### GOAL OF THE EXERCISE:
Could you reproduce the lines below from the one with "Table 1. Drugs" through the one with "Table 1. Some key simulation parameters and"? Keep both ends and add nothing.
··· GIVEN DATA ···
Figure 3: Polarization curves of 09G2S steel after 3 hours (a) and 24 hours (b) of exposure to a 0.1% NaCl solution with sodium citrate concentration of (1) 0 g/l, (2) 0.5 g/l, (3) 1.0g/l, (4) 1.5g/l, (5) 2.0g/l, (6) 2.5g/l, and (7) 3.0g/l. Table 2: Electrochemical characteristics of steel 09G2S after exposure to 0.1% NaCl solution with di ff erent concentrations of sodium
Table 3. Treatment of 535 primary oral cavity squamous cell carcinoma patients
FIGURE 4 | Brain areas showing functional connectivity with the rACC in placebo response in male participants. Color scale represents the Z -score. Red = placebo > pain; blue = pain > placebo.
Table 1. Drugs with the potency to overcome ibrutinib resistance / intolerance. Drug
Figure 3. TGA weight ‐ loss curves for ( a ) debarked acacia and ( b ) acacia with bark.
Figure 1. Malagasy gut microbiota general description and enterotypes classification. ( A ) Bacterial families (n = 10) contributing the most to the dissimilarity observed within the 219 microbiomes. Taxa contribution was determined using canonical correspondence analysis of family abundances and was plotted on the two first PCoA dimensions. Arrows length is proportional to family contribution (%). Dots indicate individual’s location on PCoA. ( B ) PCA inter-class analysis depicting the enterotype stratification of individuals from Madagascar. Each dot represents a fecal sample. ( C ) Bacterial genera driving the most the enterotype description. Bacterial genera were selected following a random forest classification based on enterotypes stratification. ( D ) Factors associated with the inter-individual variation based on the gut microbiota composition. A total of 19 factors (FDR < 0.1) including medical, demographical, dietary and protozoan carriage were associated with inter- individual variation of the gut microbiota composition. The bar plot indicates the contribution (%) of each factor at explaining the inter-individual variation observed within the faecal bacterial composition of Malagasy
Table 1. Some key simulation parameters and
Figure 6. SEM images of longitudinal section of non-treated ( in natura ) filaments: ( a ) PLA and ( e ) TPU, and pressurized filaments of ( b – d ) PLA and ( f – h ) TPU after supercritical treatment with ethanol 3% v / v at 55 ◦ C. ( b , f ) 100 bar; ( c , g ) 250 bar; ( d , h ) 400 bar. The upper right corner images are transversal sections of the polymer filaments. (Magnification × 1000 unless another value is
···
### SOLVED EXERCISE:
Table 1. Drugs with the potency to overcome ibrutinib resistance / intolerance. Drug
Figure 3. TGA weight ‐ loss curves for ( a ) debarked acacia and ( b ) acacia with bark.
Figure 1. Malagasy gut microbiota general description and enterotypes classification. ( A ) Bacterial families (n = 10) contributing the most to the dissimilarity observed within the 219 microbiomes. Taxa contribution was determined using canonical correspondence analysis of family abundances and was plotted on the two first PCoA dimensions. Arrows length is proportional to family contribution (%). Dots indicate individual’s location on PCoA. ( B ) PCA inter-class analysis depicting the enterotype stratification of individuals from Madagascar. Each dot represents a fecal sample. ( C ) Bacterial genera driving the most the enterotype description. Bacterial genera were selected following a random forest classification based on enterotypes stratification. ( D ) Factors associated with the inter-individual variation based on the gut microbiota composition. A total of 19 factors (FDR < 0.1) including medical, demographical, dietary and protozoan carriage were associated with inter- individual variation of the gut microbiota composition. The bar plot indicates the contribution (%) of each factor at explaining the inter-individual variation observed within the faecal bacterial composition of Malagasy
Table 1. Some key simulation parameters and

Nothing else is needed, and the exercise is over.